This section describes how to configure RADIUS Single Sign-On (SSO).
To implement RADIUS SSO, a RADIUS server and a NAS must have been deployed on the network, and the FW can receive RADIUS accounting packets transmitted between the NAS and RADIUS server. Even if RADIUS accounting packets do not pass through the FW, the RADIUS accounting packets must be mirrored to the FW.
If the packets exchanged between the user and NAS or between the NAS and RADIUS server need to pass through the FW, configure an authentication policy not to authenticate these packets and ensure that the security policies on the FW can permit these packets.
If a user is authenticated by the RADIUS server and the user information exists on the FW, the FW still verifies user attributes, such as the user status, expiration time, IP address binding, and whether users are allowed to share this account. Only the user who succeeds in the attribute verification can access network resources. For example, a user who is locked out cannot access network resources within the lockout duration even if the user is authenticated by the RADIUS server.

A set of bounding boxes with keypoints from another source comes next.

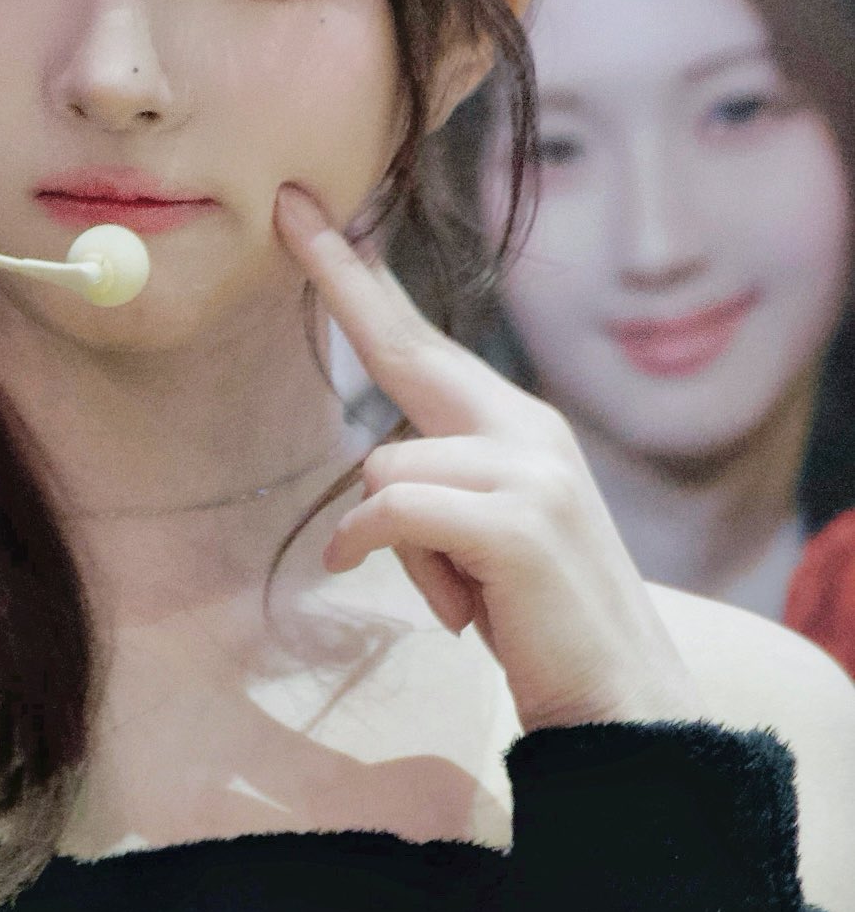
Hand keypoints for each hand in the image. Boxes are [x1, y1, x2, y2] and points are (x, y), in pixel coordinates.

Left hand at [273, 183, 708, 733]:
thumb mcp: (484, 537)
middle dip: (343, 277)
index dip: (362, 279)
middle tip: (288, 208)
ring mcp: (530, 470)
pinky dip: (381, 555)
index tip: (310, 218)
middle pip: (406, 347)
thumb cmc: (538, 621)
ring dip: (395, 546)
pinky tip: (445, 610)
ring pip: (384, 466)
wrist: (624, 703)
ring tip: (464, 596)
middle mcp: (528, 429)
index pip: (421, 341)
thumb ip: (442, 485)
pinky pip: (393, 512)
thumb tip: (377, 477)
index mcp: (518, 428)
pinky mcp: (517, 520)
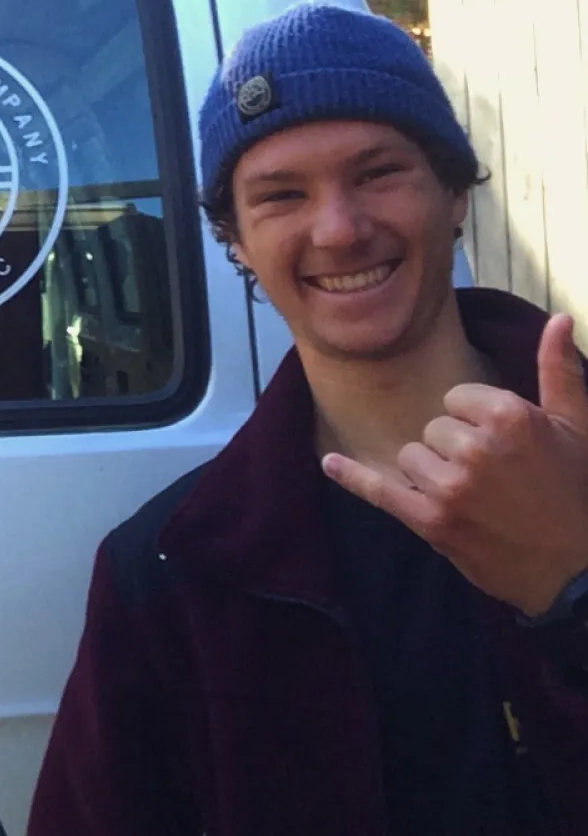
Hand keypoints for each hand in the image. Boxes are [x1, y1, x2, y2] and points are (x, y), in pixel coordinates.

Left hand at [322, 314, 587, 615]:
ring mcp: (450, 487)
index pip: (456, 398)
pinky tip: (329, 463)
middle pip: (432, 428)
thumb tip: (558, 318)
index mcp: (509, 416)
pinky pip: (379, 490)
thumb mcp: (578, 427)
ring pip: (410, 456)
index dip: (476, 420)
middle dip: (455, 449)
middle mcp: (475, 448)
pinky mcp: (431, 522)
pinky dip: (352, 477)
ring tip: (476, 497)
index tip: (503, 445)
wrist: (581, 573)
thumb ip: (559, 369)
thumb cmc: (579, 492)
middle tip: (495, 478)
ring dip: (432, 474)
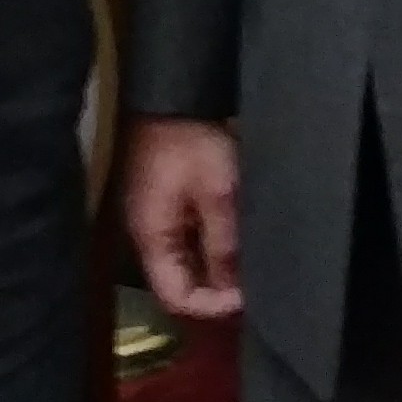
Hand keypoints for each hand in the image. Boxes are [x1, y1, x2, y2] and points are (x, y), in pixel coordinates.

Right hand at [124, 116, 242, 319]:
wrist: (174, 94)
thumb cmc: (193, 143)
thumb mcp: (220, 195)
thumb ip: (225, 246)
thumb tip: (236, 291)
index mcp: (152, 237)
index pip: (176, 297)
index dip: (212, 306)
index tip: (248, 297)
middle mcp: (146, 234)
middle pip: (179, 283)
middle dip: (217, 289)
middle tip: (255, 282)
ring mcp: (153, 218)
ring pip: (185, 262)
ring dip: (216, 267)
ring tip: (250, 260)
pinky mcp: (163, 203)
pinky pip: (186, 239)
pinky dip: (210, 245)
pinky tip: (234, 236)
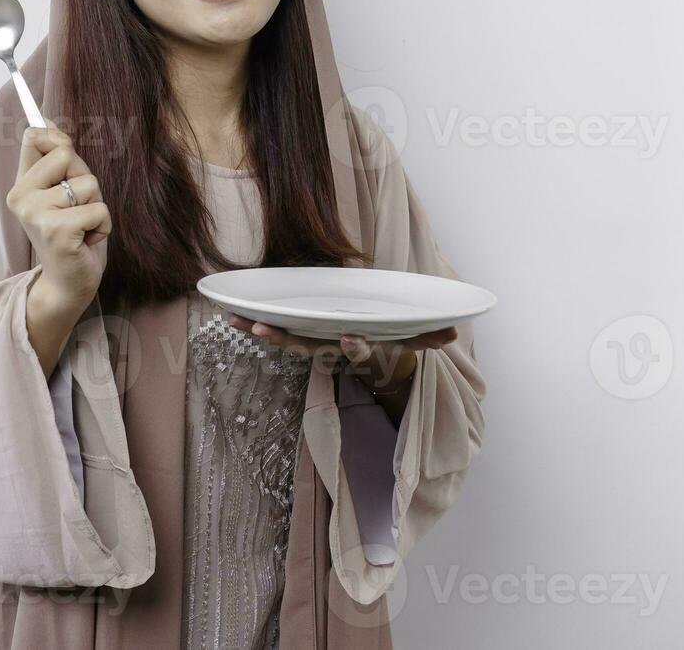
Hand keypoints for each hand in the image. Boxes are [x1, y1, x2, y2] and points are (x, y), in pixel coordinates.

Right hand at [7, 118, 111, 307]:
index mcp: (21, 185)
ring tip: (82, 227)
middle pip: (67, 154)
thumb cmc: (71, 236)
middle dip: (85, 179)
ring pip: (88, 183)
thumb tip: (45, 118)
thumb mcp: (62, 193)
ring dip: (96, 205)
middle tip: (77, 208)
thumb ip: (55, 161)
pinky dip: (103, 226)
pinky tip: (87, 241)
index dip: (56, 136)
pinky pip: (99, 209)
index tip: (65, 152)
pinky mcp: (57, 230)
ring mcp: (36, 214)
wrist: (67, 284)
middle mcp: (21, 197)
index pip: (33, 136)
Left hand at [227, 314, 458, 387]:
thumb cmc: (389, 345)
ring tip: (237, 319)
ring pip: (284, 342)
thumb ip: (429, 337)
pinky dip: (253, 325)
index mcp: (361, 350)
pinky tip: (229, 314)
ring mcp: (314, 347)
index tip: (348, 337)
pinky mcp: (300, 340)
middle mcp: (333, 352)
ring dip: (260, 332)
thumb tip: (454, 332)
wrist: (369, 368)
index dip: (353, 347)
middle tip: (263, 327)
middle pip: (306, 348)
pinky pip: (274, 333)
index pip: (358, 351)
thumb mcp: (410, 343)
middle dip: (283, 339)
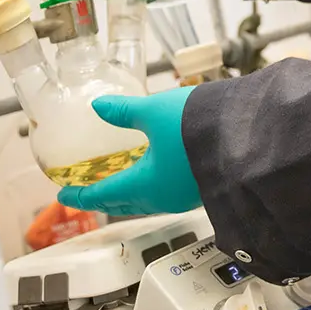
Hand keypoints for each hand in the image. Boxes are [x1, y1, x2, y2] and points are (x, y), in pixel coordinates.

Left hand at [58, 88, 200, 216]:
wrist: (246, 132)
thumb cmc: (196, 124)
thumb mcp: (154, 111)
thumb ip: (124, 112)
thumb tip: (98, 106)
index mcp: (144, 185)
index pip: (103, 194)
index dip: (81, 196)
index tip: (64, 196)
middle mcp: (162, 198)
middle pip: (124, 203)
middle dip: (104, 198)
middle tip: (88, 193)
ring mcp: (184, 196)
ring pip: (147, 201)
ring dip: (129, 193)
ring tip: (120, 181)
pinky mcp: (201, 187)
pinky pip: (166, 193)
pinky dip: (151, 186)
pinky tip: (154, 171)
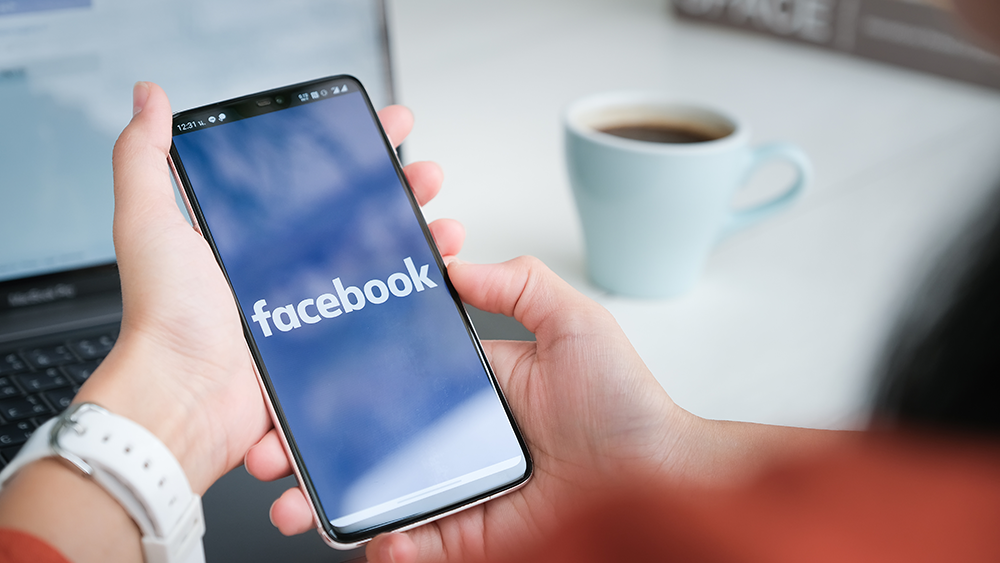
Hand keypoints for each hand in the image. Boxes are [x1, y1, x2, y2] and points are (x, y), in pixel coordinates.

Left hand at [76, 81, 462, 494]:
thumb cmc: (166, 318)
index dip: (352, 152)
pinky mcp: (328, 346)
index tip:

mode { in-path | out-of-path | optical-splitter }
The default RADIUS SSO working mode is off-line mode.
shared-key shared-key
This command applies only when the RADIUS SSO working mode is off-line. In such cases, the FW needs to exchange packets with the NAS.
interface interface-type interface-number
The interface can be a Layer-2 physical interface, Layer-3 physical interface, subinterface of a Layer-2 or Layer-3 physical interface, Layer-2 Eth-Trunk interface, Layer-3 Eth-Trunk interface, or subinterface of a Layer-2 or layer-3 Eth-Trunk interface.
Management port (MEth 0/0/0 or GigabitEthernet 0/0/0) cannot receive mirroring packets.
In mirroring mode, interfaces can receive only RADIUS packets and discard other packets.
In in-path and out-of-path modes, interfaces can receive RADIUS packets and forward other packets.
traffic server-ip ipv4-address port port-number
server-ip is the IP address of the RADIUS server, and port-number is the accounting port (usually 1813 or 1646) of the RADIUS server.
Before using this function, you must create a local user whose MAC address serves as the user name on the FW. Otherwise, the RADIUS SSO user must use the authenticated user name to log in.
user-manage radius-attribute-id [ vendor-specific ] radius-attribute-id define-as security-group [ delimiter delimiter ]
If you need to use the RADIUS attribute as a security group and control policies based on the security group, run this command.
Do not run the command user-trace enable in the RADIUS SSO view unless necessary. This command enables the mobile phone user source tracing function so that the session log sent from the FW can contain the mobile phone number. After you enable this function, the RADIUS SSO function for Internet access users becomes invalid, the user cannot be contained in the online user table, and the FW cannot perform user-specific policy control.